I’m using couchbase 4.1, spark 1.6.2 with spark-connector 1.2.1.

The following code ended with OutOfMemory for large file (more then 50GB):

sc.textFile(file_name)//50G
.map(line =>toJsonObject(line))
.zipWithIndex()//or zipWithUniqueId()
.map(pair=>JsonDocument.create(pair._2.toString, pair._1))
.saveToCouchbase()// OutOfMemory

This problem occurs because of the saveToCouchbase implementation.
Simplified:

rdd.foreachPartition(iter => {
val bucket = CouchbaseConnection().bucket(cbConfig).async()
Observable
.from(OnceIterable(iter))
.flatMap(doc => {bucket.upsert(doc) …/error handling/…})
.toBlocking
.last
})

Sending in Couchbase is slower than reading from a file, leaving the entire partition finally loaded into RAM. (Sorry for my English, if I made a mistake)

A possible solution is rdd.repartition(???).foreachPartition(…), but what I have to replace the ‘???’ if the amount of data is unknown?

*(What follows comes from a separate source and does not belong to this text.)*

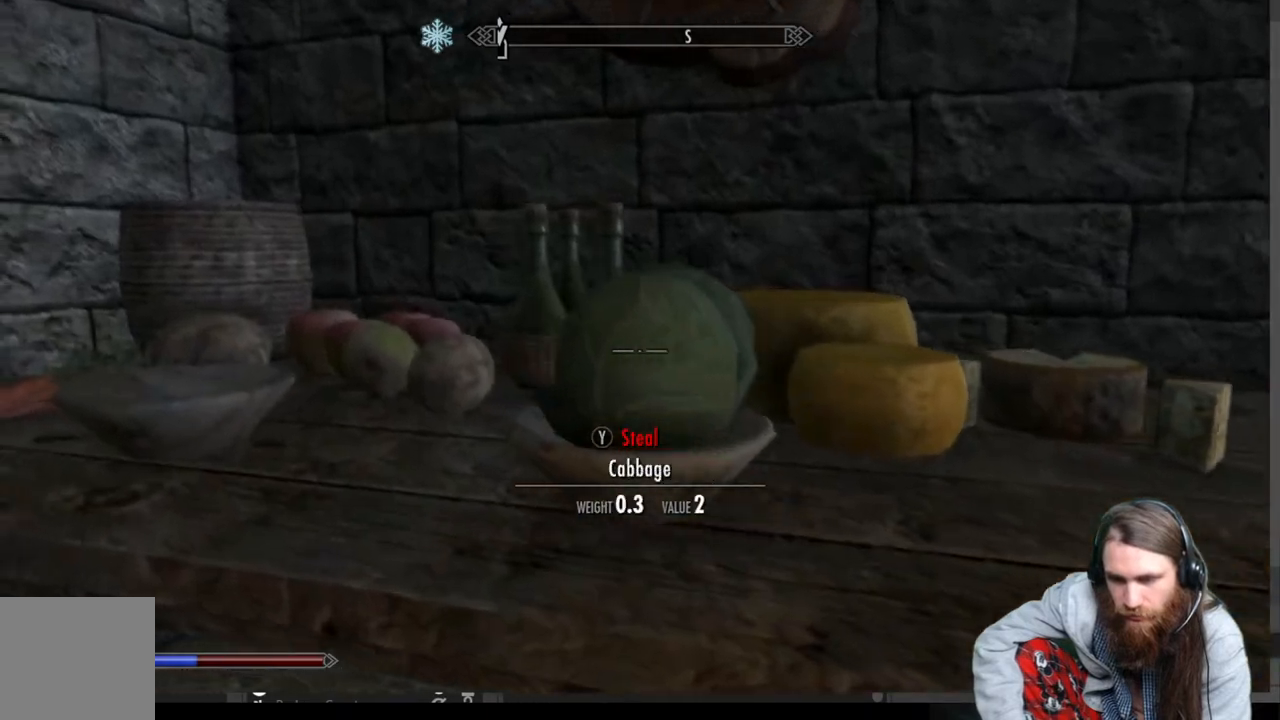
{"buttons": [], "left_stick": "left", "right_stick": "center", "events": [[183, "left_stick", "center"], [450, "left_stick", "left"]]}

The following solution works more well:

val asyncPartitionSize = 1000 // user defined
rdd.foreachPartition(iter => {
val bucket = CouchbaseConnection().bucket(cbConfig).async()
iter.grouped(asyncPartitionSize).map(_.iterator).foreach(partIter => {
Observable
.from(OnceIterable(partIter ))
.flatMap(doc => {bucket.upsert(doc) …/error handling/…})
.toBlocking
.toIterable
.iterator
})
.flatten// lazy flatten Iterator[Iterator[T]] to Iterator[T]
.last
})

Thus I was able to save file size of 300 GB on a cluster with a total RAM of 20 GB.

However, the same problem is apparent when reading the data from the Couchbase using ‘CouchbaseView’, and I could not solve it.

I do not have experience with Apache Spark, maybe I missed something?